Go, OP. Your friend loves you and wants to see you. If you wig out on the bus, someone will pick you up. You’ll be fine. And after you’ve had a lovely time with your friend, you’ll go home and have that lovely memory and feeling of accomplishment.

ChittyChittyBoomBoom · 20/02/2022 23:00

I think that you’re really brave for making plans with your friend 😊. You’re right, she DOES want to see you so try not to talk negatively about yourself! For every negative thought you have , try to balance it with a positive thought, eg, my friend has fancy clothes …I have clothes that I like myself in too.

I know you don’t have money for a new outfit but could you stretch to one thing that will make you feel more confident? A haircut/blow dry?
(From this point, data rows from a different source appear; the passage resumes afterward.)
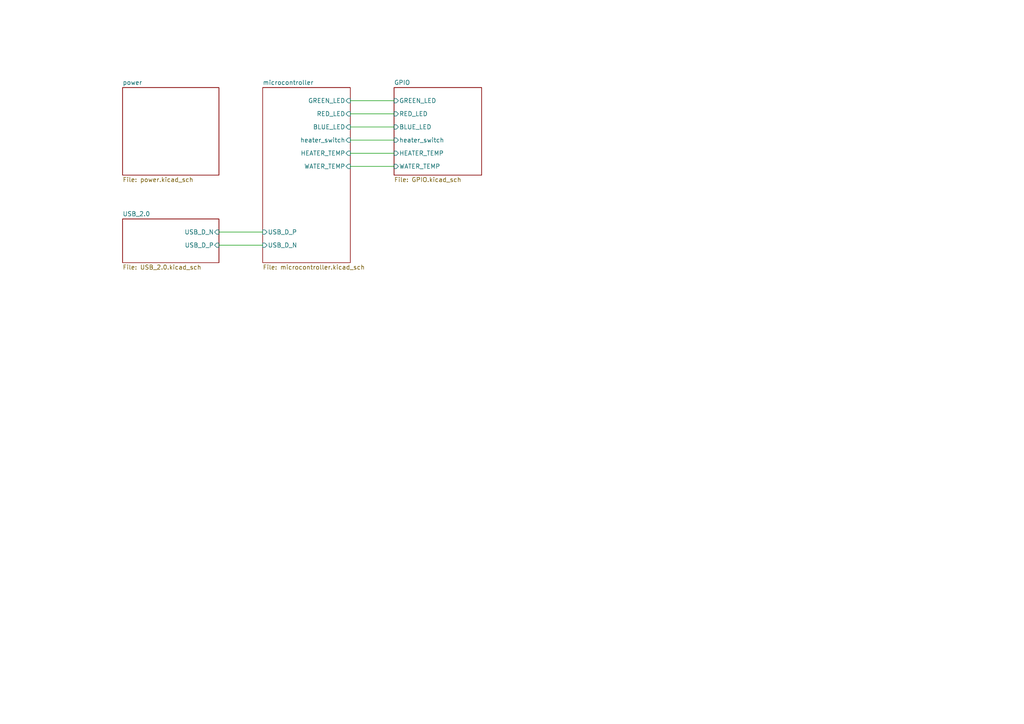
<source format=kicad_sch>
(kicad_sch
	(version 20231120)
	(generator "eeschema")
	(generator_version "8.0")
	(uuid "9ee94a87-2af8-4146-8192-064bd5cb0cbd")
	(paper "A4")
	(title_block
		(date "[24.08.08]")
		(rev "RevA")
		(company "Rack Robotics, Inc.")
	)
	(lib_symbols)
	(wire
		(pts
			(xy 63.5 71.12) (xy 76.2 71.12)
		)
		(stroke
			(width 0)
			(type default)
		)
		(uuid "06f3ae01-d39d-4806-a442-eefa79ec3a5c")
	)
	(wire
		(pts
			(xy 101.6 44.45) (xy 114.3 44.45)
		)
		(stroke
			(width 0)
			(type default)
		)
		(uuid "1b5c7b00-b96a-4491-a140-d55b9b069df7")
	)
	(wire
		(pts
			(xy 63.5 67.31) (xy 76.2 67.31)
		)
		(stroke
			(width 0)
			(type default)
		)
		(uuid "48a19d3d-0a3d-4d4e-9859-4bfbae52d925")
	)
	(wire
		(pts
			(xy 101.6 48.26) (xy 114.3 48.26)
		)
		(stroke
			(width 0)
			(type default)
		)
		(uuid "7c8cc1bd-f9d4-4b9c-9b56-ae678a7bdf35")
	)
	(wire
		(pts
			(xy 101.6 40.64) (xy 114.3 40.64)
		)
		(stroke
			(width 0)
			(type default)
		)
		(uuid "a17f1564-f76b-4fd6-9c8b-31ac7428a0e4")
	)
	(wire
		(pts
			(xy 101.6 36.83) (xy 114.3 36.83)
		)
		(stroke
			(width 0)
			(type default)
		)
		(uuid "c9351946-e123-455b-834e-c891b076f67d")
	)
	(wire
		(pts
			(xy 101.6 29.21) (xy 114.3 29.21)
		)
		(stroke
			(width 0)
			(type default)
		)
		(uuid "ec80ebeb-c454-4588-8bfd-52b601e29ce0")
	)
	(wire
		(pts
			(xy 101.6 33.02) (xy 114.3 33.02)
		)
		(stroke
			(width 0)
			(type default)
		)
		(uuid "f2790032-9f3c-45dc-97ae-a42c01ab0620")
	)
	(sheet
		(at 114.3 25.4)
		(size 25.4 25.4)
		(fields_autoplaced yes)
		(stroke
			(width 0.1524)
			(type solid)
		)
		(fill
			(color 0 0 0 0.0000)
		)
		(uuid "2de36529-6ad9-43d0-83dd-644d5bb0edc7")
		(property "Sheetname" "GPIO"
			(at 114.3 24.6884 0)
			(effects
				(font
					(size 1.27 1.27)
				)
				(justify left bottom)
			)
		)
		(property "Sheetfile" "GPIO.kicad_sch"
			(at 114.3 51.3846 0)
			(effects
				(font
					(size 1.27 1.27)
				)
				(justify left top)
			)
		)
		(pin "HEATER_TEMP" input
			(at 114.3 44.45 180)
			(effects
				(font
					(size 1.27 1.27)
				)
				(justify left)
			)
			(uuid "a687ea82-ad0c-4d0f-8c38-0f75d5aad07b")
		)
		(pin "heater_switch" input
			(at 114.3 40.64 180)
			(effects
				(font
					(size 1.27 1.27)
				)
				(justify left)
			)
			(uuid "131b674a-4d97-4386-bf09-6f4588e85aa3")
		)
		(pin "WATER_TEMP" input
			(at 114.3 48.26 180)
			(effects
				(font
					(size 1.27 1.27)
				)
				(justify left)
			)
			(uuid "7fa2d9b2-a572-4ebd-bc56-c9e6a9f04106")
		)
		(pin "RED_LED" input
			(at 114.3 33.02 180)
			(effects
				(font
					(size 1.27 1.27)
				)
				(justify left)
			)
			(uuid "b2433bed-c73b-464f-9cf7-861f9f68301a")
		)
		(pin "GREEN_LED" input
			(at 114.3 29.21 180)
			(effects
				(font
					(size 1.27 1.27)
				)
				(justify left)
			)
			(uuid "bf36bd27-72b8-4a30-8abf-d8e5192a2fc6")
		)
		(pin "BLUE_LED" input
			(at 114.3 36.83 180)
			(effects
				(font
					(size 1.27 1.27)
				)
				(justify left)
			)
			(uuid "41ca91d8-da17-4700-8a35-cf494076d660")
		)
		(instances
			(project "RP2040-fr4-4-layer-1-oz-outer-0.5-oz-inner-JLCPCB"
				(path "/9ee94a87-2af8-4146-8192-064bd5cb0cbd"
					(page "5")
				)
			)
		)
	)
	(sheet
		(at 35.56 63.5)
		(size 27.94 12.7)
		(fields_autoplaced yes)
		(stroke
			(width 0.1524)
			(type solid)
		)
		(fill
			(color 0 0 0 0.0000)
		)
		(uuid "4eaeb170-aee9-4c67-bd7d-54e82d94a251")
		(property "Sheetname" "USB_2.0"
			(at 35.56 62.7884 0)
			(effects
				(font
					(size 1.27 1.27)
				)
				(justify left bottom)
			)
		)
		(property "Sheetfile" "USB_2.0.kicad_sch"
			(at 35.56 76.7846 0)
			(effects
				(font
					(size 1.27 1.27)
				)
				(justify left top)
			)
		)
		(pin "USB_D_N" input
			(at 63.5 67.31 0)
			(effects
				(font
					(size 1.27 1.27)
				)
				(justify right)
			)
			(uuid "f8771c93-f003-4247-8c8a-143c6611991b")
		)
		(pin "USB_D_P" input
			(at 63.5 71.12 0)
			(effects
				(font
					(size 1.27 1.27)
				)
				(justify right)
			)
			(uuid "e6725aa9-1aca-4f0f-bbd1-e8ea1da7a746")
		)
		(instances
			(project "RP2040-fr4-4-layer-1-oz-outer-0.5-oz-inner-JLCPCB"
				(path "/9ee94a87-2af8-4146-8192-064bd5cb0cbd"
					(page "4")
				)
			)
		)
	)
	(sheet
		(at 35.56 25.4)
		(size 27.94 25.4)
		(fields_autoplaced yes)
		(stroke
			(width 0.1524)
			(type solid)
		)
		(fill
			(color 0 0 0 0.0000)
		)
		(uuid "5ffac28d-9ba1-4d1b-bea8-cc55067abf41")
		(property "Sheetname" "power"
			(at 35.56 24.6884 0)
			(effects
				(font
					(size 1.27 1.27)
				)
				(justify left bottom)
			)
		)
		(property "Sheetfile" "power.kicad_sch"
			(at 35.56 51.3846 0)
			(effects
				(font
					(size 1.27 1.27)
				)
				(justify left top)
			)
		)
		(instances
			(project "RP2040-fr4-4-layer-1-oz-outer-0.5-oz-inner-JLCPCB"
				(path "/9ee94a87-2af8-4146-8192-064bd5cb0cbd"
					(page "3")
				)
			)
		)
	)
	(sheet
		(at 76.2 25.4)
		(size 25.4 50.8)
		(fields_autoplaced yes)
		(stroke
			(width 0.1524)
			(type solid)
		)
		(fill
			(color 0 0 0 0.0000)
		)
		(uuid "e71a7a2d-4772-4a38-8f23-9b17207aa06d")
		(property "Sheetname" "microcontroller"
			(at 76.2 24.6884 0)
			(effects
				(font
					(size 1.27 1.27)
				)
				(justify left bottom)
			)
		)
		(property "Sheetfile" "microcontroller.kicad_sch"
			(at 76.2 76.7846 0)
			(effects
				(font
					(size 1.27 1.27)
				)
				(justify left top)
			)
		)
		(pin "USB_D_P" input
			(at 76.2 67.31 180)
			(effects
				(font
					(size 1.27 1.27)
				)
				(justify left)
			)
			(uuid "212f6d9c-26d1-406c-bdfc-bc56135c4a80")
		)
		(pin "USB_D_N" input
			(at 76.2 71.12 180)
			(effects
				(font
					(size 1.27 1.27)
				)
				(justify left)
			)
			(uuid "42f4278b-d284-4f1b-99f2-ba54ae943694")
		)
		(pin "heater_switch" input
			(at 101.6 40.64 0)
			(effects
				(font
					(size 1.27 1.27)
				)
				(justify right)
			)
			(uuid "9c67439e-ee85-4e48-9fc4-89d9710a2f8b")
		)
		(pin "HEATER_TEMP" input
			(at 101.6 44.45 0)
			(effects
				(font
					(size 1.27 1.27)
				)
				(justify right)
			)
			(uuid "1d1054c6-f320-4db2-8bb0-47be3478aee4")
		)
		(pin "WATER_TEMP" input
			(at 101.6 48.26 0)
			(effects
				(font
					(size 1.27 1.27)
				)
				(justify right)
			)
			(uuid "82ecee05-0b7b-491b-bd87-dc4b8f05854d")
		)
		(pin "RED_LED" input
			(at 101.6 33.02 0)
			(effects
				(font
					(size 1.27 1.27)
				)
				(justify right)
			)
			(uuid "5eecc9d8-b94a-4734-9a02-52e57ee304fe")
		)
		(pin "GREEN_LED" input
			(at 101.6 29.21 0)
			(effects
				(font
					(size 1.27 1.27)
				)
				(justify right)
			)
			(uuid "30f3ebf8-533d-45ed-af91-66736c16d130")
		)
		(pin "BLUE_LED" input
			(at 101.6 36.83 0)
			(effects
				(font
					(size 1.27 1.27)
				)
				(justify right)
			)
			(uuid "2cf840a5-d25e-445d-a7fa-9df15f943362")
		)
		(instances
			(project "RP2040-fr4-4-layer-1-oz-outer-0.5-oz-inner-JLCPCB"
				(path "/9ee94a87-2af8-4146-8192-064bd5cb0cbd"
					(page "2")
				)
			)
		)
	)
	(sheet_instances
		(path "/"
			(page "1")
		)
	)
)

</source>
A new bag (don’t have to spend a lot), a new lipstick? Nail varnish?

I find it helpful to remember that our thoughts and fears aren’t fact. Just because you’re worried about having a panic attack, it doesn’t mean that you will! The pp is right…if you do happen to have a panic attack, people are likely to be concerned and look after you. Could you wear headphones on the bus and listen to meditation/calming music?

Bintymcbintface · 21/02/2022 00:05

Hey, that sounds great going to meet a good friend for lunch, I'm sure you'll have a lovely time.

7This is going to sound really daft but it works for me. Firstly, you don't look anywhere close to as bad as you think you do, promise. Second, for a few hours before you're due to meet up or the day before deliberately look far away from your best, don't wash your hair, no make up, scruffiest clothes you own etc etc. Then when you're getting ready, screw a new outfit pick something out that you feel good in, maybe something you've worn that's gotten a nice compliment or an outfit that you've caught your reflection in n thought hey not bad. When you're all dressed and sorted with your hair washed n make up on in the clothes you've picked out, you'll feel good about yourself, you've gone from shlubbing about on purpose to fit af. I hope you have a lovely time

Hunderland · 21/02/2022 00:42

I went out for dinner with three friends recently. When we sat down, I realised due to the position of the speakers and a large family on a neighbouring table, that I was going to really struggle to hear them clearly.

I asked if we could move tables and we did; as I sat down I apologised again and one said not to worry, that she'd been concerned she would be cold at the first table and was glad we'd moved.

Tell your friend your concerns. She obviously wants to see you and I hope you have a lovely time.